Last modified: 2018-09-09



An outbreak of infection in pregnant women by Zika virus (ZIKV), was associated with congenital microcephaly.

The objective of this study was to describe preliminary data on epileptic seizures and the probability of non-occurrence of these seizures in the first months of life in children born with congenital ZIKV syndrome.


Concurrent cohort study including newborns and infants with congenital ZIKV.

The outcome analyzed was the clinical diagnosis by neuropediatrics of epileptic crisis through the reports of the mothers and the institution of antiepileptic drugs.


Data from 106 of the 109 infants with a confirmed or probable association of ZIKV infection were analyzed.

Forty children (37.7%) presented epileptic seizures, which was classified in 43.3% of cases as spasm, in 22.7% as generalized tonic seizures, in 20.5% in partial and in 4.5% in other types of crises.

The median number of days until the first report of epileptic seizures was 192 days from the date of birth.

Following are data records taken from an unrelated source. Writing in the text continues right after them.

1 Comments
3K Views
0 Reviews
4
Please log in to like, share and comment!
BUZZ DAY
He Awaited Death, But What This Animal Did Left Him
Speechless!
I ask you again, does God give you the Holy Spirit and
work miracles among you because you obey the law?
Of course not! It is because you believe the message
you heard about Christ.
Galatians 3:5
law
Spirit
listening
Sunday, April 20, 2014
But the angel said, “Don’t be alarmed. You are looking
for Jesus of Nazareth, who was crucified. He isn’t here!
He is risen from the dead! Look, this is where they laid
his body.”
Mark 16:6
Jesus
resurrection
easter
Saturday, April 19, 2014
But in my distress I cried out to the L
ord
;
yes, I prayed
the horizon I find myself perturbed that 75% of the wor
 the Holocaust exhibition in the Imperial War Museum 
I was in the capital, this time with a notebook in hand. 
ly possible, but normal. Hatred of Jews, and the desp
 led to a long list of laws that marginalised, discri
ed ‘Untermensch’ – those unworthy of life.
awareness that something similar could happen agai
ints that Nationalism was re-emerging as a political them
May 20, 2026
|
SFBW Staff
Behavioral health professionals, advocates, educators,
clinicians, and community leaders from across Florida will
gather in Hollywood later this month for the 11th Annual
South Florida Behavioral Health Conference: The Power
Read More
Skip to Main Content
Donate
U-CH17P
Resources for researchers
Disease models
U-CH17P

A high frequency of epileptic seizures was observed in children with microcephaly. According to World Health Organization June 2016 report, 1520 patients worldwide were born with microcephaly secondary to congenital ZIKV infection, our study covers 7% of all these children.

Epileptic seizures began in the first half of life, with spasm being the most frequently reported type (43.3%).

In conclusion, it was verified that more than a third of the children with ZIKV congenital syndrome had epileptic seizures (38.7%).